Dr. Nipunie Rajapakse, a Mayo Clinic pediatric infectious diseases specialist, says salmonella bacteria also are usually found in poultry products, "Chicken and eggs are usually the biggest culprits."

Watch: Dr. Rajapakse explains salmonella infection.

Journalists: Broadcast-quality sound bites are available in downloads at the end of the post. Please ‘Courtesy: Mayo Clinic News Network.’

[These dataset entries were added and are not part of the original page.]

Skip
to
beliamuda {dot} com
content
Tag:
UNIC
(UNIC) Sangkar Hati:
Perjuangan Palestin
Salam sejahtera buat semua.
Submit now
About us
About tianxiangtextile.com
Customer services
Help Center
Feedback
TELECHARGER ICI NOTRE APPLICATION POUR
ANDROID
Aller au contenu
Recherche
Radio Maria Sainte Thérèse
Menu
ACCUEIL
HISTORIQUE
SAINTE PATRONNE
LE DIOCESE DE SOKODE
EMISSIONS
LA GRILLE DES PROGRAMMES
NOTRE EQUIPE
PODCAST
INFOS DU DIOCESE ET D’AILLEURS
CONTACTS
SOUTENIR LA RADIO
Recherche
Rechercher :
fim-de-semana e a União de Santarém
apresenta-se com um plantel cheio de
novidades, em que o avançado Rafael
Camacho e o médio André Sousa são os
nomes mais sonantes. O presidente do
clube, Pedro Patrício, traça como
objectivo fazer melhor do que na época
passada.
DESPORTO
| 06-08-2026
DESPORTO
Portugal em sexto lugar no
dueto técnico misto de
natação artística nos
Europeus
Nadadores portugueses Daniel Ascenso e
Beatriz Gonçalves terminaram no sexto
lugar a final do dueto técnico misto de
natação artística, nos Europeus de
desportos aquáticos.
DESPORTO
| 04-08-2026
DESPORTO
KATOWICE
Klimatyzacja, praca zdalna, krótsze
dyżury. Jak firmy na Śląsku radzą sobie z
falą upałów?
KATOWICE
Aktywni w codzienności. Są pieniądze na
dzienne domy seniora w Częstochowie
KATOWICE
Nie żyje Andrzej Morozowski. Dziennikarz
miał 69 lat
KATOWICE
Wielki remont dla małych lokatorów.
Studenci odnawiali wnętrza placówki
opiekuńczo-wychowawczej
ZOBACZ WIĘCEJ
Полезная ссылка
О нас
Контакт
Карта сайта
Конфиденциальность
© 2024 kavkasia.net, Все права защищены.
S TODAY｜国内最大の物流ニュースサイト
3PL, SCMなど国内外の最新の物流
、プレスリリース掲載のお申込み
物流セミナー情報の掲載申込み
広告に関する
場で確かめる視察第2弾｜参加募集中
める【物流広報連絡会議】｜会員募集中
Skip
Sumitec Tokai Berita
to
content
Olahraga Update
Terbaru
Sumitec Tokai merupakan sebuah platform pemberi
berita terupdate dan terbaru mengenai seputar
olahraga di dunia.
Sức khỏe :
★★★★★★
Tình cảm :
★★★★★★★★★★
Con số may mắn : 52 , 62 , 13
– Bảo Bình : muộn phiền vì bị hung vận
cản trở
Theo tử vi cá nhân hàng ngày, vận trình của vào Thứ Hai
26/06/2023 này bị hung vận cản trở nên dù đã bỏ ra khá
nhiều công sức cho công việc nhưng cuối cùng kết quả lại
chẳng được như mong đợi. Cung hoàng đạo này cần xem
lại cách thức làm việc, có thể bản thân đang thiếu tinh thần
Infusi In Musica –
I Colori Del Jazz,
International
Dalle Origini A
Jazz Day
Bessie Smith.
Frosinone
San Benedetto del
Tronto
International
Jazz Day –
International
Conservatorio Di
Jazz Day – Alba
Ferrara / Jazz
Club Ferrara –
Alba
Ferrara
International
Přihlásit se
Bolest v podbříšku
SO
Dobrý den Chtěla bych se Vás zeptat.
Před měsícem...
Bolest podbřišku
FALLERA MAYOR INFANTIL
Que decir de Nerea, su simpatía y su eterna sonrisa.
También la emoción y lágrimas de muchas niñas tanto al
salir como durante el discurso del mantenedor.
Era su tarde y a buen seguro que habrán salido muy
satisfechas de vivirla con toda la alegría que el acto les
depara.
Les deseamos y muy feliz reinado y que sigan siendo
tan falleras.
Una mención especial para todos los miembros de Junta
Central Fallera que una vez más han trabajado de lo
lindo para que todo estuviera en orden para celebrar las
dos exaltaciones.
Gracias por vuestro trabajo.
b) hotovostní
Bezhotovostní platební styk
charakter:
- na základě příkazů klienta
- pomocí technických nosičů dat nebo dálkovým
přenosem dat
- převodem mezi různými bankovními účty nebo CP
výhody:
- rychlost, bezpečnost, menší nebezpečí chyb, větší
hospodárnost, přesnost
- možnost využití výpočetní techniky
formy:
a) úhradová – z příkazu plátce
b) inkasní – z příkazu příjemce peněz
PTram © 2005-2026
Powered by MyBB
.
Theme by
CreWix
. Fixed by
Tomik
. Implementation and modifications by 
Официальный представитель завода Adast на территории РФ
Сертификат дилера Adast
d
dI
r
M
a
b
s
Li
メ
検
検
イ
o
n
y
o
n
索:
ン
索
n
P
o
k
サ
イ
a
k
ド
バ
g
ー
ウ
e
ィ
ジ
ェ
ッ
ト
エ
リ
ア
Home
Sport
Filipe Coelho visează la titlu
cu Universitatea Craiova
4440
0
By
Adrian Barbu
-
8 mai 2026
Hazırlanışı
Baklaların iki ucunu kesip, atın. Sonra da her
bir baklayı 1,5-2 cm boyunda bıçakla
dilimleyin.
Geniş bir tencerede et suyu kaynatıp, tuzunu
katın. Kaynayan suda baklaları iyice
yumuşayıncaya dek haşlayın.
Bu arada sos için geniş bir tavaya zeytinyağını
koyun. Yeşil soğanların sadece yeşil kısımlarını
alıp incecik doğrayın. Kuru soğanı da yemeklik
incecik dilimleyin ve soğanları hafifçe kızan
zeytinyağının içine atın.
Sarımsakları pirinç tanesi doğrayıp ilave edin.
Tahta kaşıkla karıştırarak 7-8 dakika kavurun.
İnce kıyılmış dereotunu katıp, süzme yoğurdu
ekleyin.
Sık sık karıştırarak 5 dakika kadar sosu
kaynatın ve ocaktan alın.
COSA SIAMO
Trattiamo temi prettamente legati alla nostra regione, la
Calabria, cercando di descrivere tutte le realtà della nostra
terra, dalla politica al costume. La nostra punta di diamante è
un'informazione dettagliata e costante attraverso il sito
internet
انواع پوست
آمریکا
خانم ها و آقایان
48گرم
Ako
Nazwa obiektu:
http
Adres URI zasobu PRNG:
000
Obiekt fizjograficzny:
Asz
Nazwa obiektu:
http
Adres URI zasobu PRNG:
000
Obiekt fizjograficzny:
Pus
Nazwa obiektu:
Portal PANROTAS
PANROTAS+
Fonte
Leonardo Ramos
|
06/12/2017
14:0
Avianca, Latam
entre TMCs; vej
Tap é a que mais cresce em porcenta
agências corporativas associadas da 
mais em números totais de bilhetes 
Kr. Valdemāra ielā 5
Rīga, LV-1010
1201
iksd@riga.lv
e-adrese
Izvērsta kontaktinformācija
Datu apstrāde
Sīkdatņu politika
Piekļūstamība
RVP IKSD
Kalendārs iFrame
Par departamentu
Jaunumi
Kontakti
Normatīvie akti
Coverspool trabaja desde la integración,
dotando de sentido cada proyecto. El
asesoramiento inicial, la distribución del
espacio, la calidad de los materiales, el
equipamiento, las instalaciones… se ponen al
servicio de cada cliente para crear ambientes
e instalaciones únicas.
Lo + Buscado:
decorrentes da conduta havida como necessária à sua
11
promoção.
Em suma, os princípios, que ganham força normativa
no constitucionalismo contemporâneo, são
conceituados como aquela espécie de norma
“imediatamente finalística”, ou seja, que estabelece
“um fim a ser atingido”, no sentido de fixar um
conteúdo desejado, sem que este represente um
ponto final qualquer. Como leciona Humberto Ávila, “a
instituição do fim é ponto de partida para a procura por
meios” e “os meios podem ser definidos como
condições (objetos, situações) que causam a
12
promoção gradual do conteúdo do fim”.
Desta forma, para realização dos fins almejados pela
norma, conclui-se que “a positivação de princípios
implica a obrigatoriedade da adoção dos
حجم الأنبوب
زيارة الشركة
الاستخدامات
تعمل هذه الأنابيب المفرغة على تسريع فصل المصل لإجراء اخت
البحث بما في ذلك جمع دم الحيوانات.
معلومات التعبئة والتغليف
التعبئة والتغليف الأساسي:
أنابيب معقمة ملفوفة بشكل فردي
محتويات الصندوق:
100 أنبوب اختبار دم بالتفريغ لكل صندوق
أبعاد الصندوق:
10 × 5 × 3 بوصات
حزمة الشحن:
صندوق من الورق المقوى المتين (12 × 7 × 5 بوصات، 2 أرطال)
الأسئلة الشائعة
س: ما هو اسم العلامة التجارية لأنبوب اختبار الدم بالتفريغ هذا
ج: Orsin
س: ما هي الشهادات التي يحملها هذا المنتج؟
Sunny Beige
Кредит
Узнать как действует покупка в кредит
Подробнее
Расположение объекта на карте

Salmonella bacteria typically live in animal and human intestines. They usually are transmitted to people when they eat foods contaminated with the bacteria. However, salmonella bacteria also can be transmitted through contact with animals or their environment. Some pets, particularly birds and reptiles, can carry salmonella bacteria.

"Salmonella infection can cause a variety of symptoms. Most commonly, it causes some abdominal pain, nausea and diarrhea," says Dr. Rajapakse.

"For most healthy people, salmonella infection is generally quite mild," she says. "They may have some diarrhea, and symptoms can go away over time without needing any specific treatment. However, people who have weakened immune systems, young children, pregnant women, or people who have other issues with their digestive system may have more severe symptoms. Generally, most healthy people don’t require antibiotics to treat salmonella infection."

Prevent salmonella infection by:

  • Practicing good hand hygiene.
    Wash your hands after handling raw meat or poultry.
  • Preventing cross-contamination.
    Wash kitchen work surfaces and utensils with soap and water immediately after they have been in contact with raw meat or poultry.
  • Not eating raw eggs or foods containing raw eggs. 
    If you must consume raw eggs, ensure they've been pasteurized.